Input for this task:
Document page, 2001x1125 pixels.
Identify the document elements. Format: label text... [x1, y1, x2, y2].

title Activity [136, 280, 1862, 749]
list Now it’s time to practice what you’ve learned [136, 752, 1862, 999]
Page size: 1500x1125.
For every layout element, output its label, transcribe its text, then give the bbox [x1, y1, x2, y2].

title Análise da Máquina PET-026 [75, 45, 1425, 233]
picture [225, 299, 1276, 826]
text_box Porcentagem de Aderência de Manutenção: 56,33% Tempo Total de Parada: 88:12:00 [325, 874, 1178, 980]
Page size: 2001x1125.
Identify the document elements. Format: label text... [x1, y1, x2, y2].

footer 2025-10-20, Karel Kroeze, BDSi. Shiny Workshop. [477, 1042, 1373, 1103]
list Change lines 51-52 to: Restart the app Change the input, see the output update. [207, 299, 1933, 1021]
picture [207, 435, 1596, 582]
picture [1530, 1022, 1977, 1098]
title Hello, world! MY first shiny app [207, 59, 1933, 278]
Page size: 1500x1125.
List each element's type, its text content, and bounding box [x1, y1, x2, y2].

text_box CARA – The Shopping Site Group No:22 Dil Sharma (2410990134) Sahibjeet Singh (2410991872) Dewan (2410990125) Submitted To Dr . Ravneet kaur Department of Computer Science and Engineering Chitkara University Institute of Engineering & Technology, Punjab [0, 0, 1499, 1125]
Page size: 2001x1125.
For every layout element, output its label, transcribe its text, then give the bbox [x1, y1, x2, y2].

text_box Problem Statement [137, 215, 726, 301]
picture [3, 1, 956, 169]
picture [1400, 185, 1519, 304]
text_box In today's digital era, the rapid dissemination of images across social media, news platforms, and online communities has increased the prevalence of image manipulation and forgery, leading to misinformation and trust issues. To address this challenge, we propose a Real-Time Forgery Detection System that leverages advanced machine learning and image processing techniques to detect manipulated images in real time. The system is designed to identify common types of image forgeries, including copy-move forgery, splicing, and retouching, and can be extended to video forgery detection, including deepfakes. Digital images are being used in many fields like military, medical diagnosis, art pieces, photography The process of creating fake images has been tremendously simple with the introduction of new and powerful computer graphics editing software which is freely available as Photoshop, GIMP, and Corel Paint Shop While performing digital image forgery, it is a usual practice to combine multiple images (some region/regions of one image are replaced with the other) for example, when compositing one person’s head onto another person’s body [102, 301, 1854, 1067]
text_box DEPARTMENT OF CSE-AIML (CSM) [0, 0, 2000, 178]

Action item:
Copy all of the data exactly. Skip nothing.

Solved exercise:
Document page, 2001x1125 pixels.
Identify the document elements. Format: label text... [x1, y1, x2, y2].

title Activity [136, 280, 1862, 749]
list Now it’s time to practice what you’ve learned [136, 752, 1862, 999]
Page size: 1500x1125.
For every layout element, output its label, transcribe its text, then give the bbox [x1, y1, x2, y2].

title Análise da Máquina PET-026 [75, 45, 1425, 233]
picture [225, 299, 1276, 826]
text_box Porcentagem de Aderência de Manutenção: 56,33% Tempo Total de Parada: 88:12:00 [325, 874, 1178, 980]
Page size: 2001x1125.
Identify the document elements. Format: label text... [x1, y1, x2, y2].

footer 2025-10-20, Karel Kroeze, BDSi. Shiny Workshop. [477, 1042, 1373, 1103]
list Change lines 51-52 to: Restart the app Change the input, see the output update. [207, 299, 1933, 1021]
picture [207, 435, 1596, 582]
picture [1530, 1022, 1977, 1098]
title Hello, world! MY first shiny app [207, 59, 1933, 278]
Page size: 1500x1125.
List each element's type, its text content, and bounding box [x1, y1, x2, y2].

text_box CARA – The Shopping Site Group No:22 Dil Sharma (2410990134) Sahibjeet Singh (2410991872) Dewan (2410990125) Submitted To Dr . Ravneet kaur Department of Computer Science and Engineering Chitkara University Institute of Engineering & Technology, Punjab [0, 0, 1499, 1125]
Page size: 2001x1125.
For every layout element, output its label, transcribe its text, then give the bbox [x1, y1, x2, y2].

text_box Problem Statement [137, 215, 726, 301]
picture [3, 1, 956, 169]
picture [1400, 185, 1519, 304]
text_box In today's digital era, the rapid dissemination of images across social media, news platforms, and online communities has increased the prevalence of image manipulation and forgery, leading to misinformation and trust issues. To address this challenge, we propose a Real-Time Forgery Detection System that leverages advanced machine learning and image processing techniques to detect manipulated images in real time. The system is designed to identify common types of image forgeries, including copy-move forgery, splicing, and retouching, and can be extended to video forgery detection, including deepfakes. Digital images are being used in many fields like military, medical diagnosis, art pieces, photography The process of creating fake images has been tremendously simple with the introduction of new and powerful computer graphics editing software which is freely available as Photoshop, GIMP, and Corel Paint Shop While performing digital image forgery, it is a usual practice to combine multiple images (some region/regions of one image are replaced with the other) for example, when compositing one person’s head onto another person’s body [102, 301, 1854, 1067]
text_box DEPARTMENT OF CSE-AIML (CSM) [0, 0, 2000, 178]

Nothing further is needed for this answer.